What is the best age for kids to learn to ski?
As said before, a baby over 6 months could be put in a sled or a carrier. At this age, they can sit straight so they won’t fall over and injure themselves. Before that, we would recommend your baby to stay at home and rest while you are gone.
Use this time however you want since next year, the baby will probably come with you and this may be the last trip without the stress of handling a baby.
If you can’t wait to teach your child to ski, here is what is recommended. The recommended age for kids to start skiing is 4 years old. By the age of 4, they will have developed motor skills they need to be properly taught. They will also have more energy and won’t need to rest as often.

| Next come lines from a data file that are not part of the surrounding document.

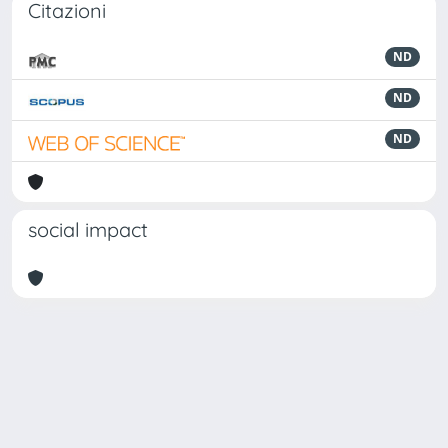
Citazioni
ND
ND
ND
social impact
Powered by
IRIS
-
about IRIS
-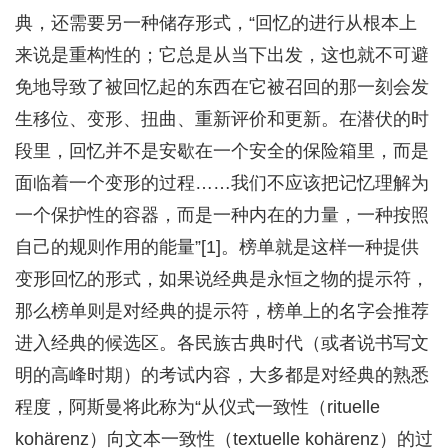
典，还需要另一种储存形式，“回忆的进行从根本上
来说是重构性的；它总是从当下出发，这也就不可避
免地导致了被回忆起的东西在它被召回的那一刻会发
生移位、变形、扭曲、重新评价和更新。在潜伏的时
段里，回忆并不是安歇在一个安全的保险箱里，而是
面临着一个变形的过程……我们不应该把记忆理解为
一个保护性的容器，而是一种内在的力量，一种按照
自己的规则作用的能量”[1]。榜单就是这样一种提供
变形回忆的形式，如果说经典是永恒之物的提示符，
那么榜单则是对经典的提示符，榜单上的名字会推荐
进入经典的候选区。各民族古典时代（或者说书写文
明的高峰时期）的考试内容，大多都是对经典的熟悉
程度，阿斯曼将此称为“从仪式一致性（rituelle
kohärenz）向文本一致性（textuelle kohärenz）的过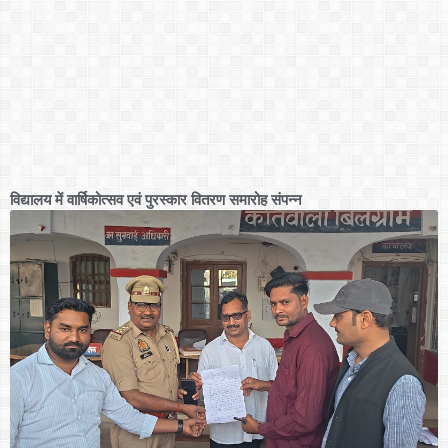
विद्यालय में वार्षिकोत्सव एवं पुरस्कार वितरण समारोह संपन्न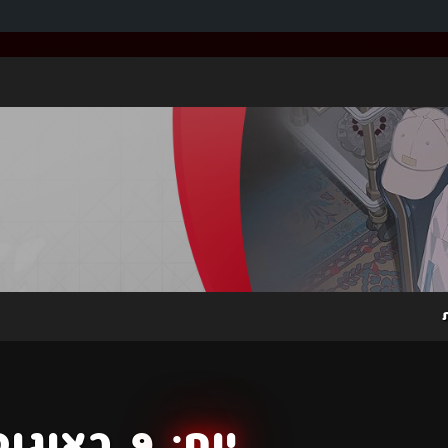
יום:
9 באוגוסט 2024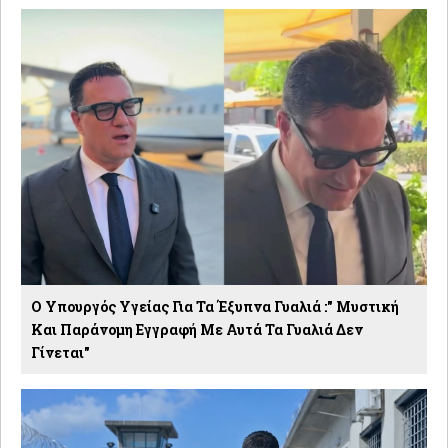
Ο Υπουργός Υγείας Για Τα Έξυπνα Γυαλιά :" Μυστική
Και Παράνομη Εγγραφή Με Αυτά Τα Γυαλιά Δεν
Γίνεται"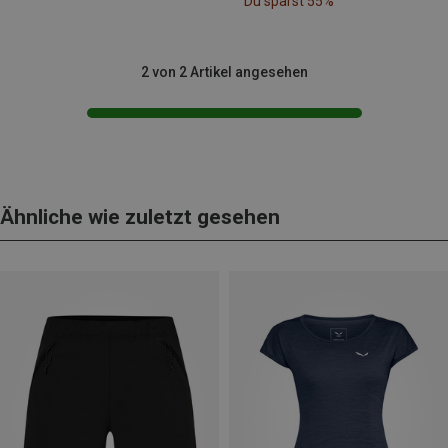
Du sparst 55%
2 von 2 Artikel angesehen
Ähnliche wie zuletzt gesehen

If your family is very much into skiing you could start younger! Teach them and show them what it is like to be outside on the snow so they get used to it. But if skiing is just a hobby you like to come back to every winter for a week or two, there is no rush. It is not too late if your kid starts learning years later.
Success also depends on your child’s motor skills, some natural talent, physical fitness, and energy. Not all kids like to be as active as others. Pay attention to their likes and dislikes as well as skills.
In the beginning, they need a lot of help and support, so consider having an instructor work with them so you have some time to ski yourself. Otherwise, you will spend your day teaching instead of skiing.
But if you are serious about skiing, invest in your child. Spend a lot of time teaching them, get an instructor, and of course – if they decide to quit, accept it!
If you are teaching them yourselves, take it easy but start young. If you are thinking about any ski school or camp, they will probably have age limits. A lot of them will offer full-day programs so your kid will be able to follow the instructors at the age of 4 or 5, not younger.
Your child can start learning at the age of 18 months or a year, but won’t develop skills needed for progress. It is just natural and they can’t develop faster even if they know what they need to do to ski better. Don’t rush it.
They may, however, have an advantage over young adults and teens. Skiing is one of those sports that are best when taught young. But you know your child best so consider their interests and preferences.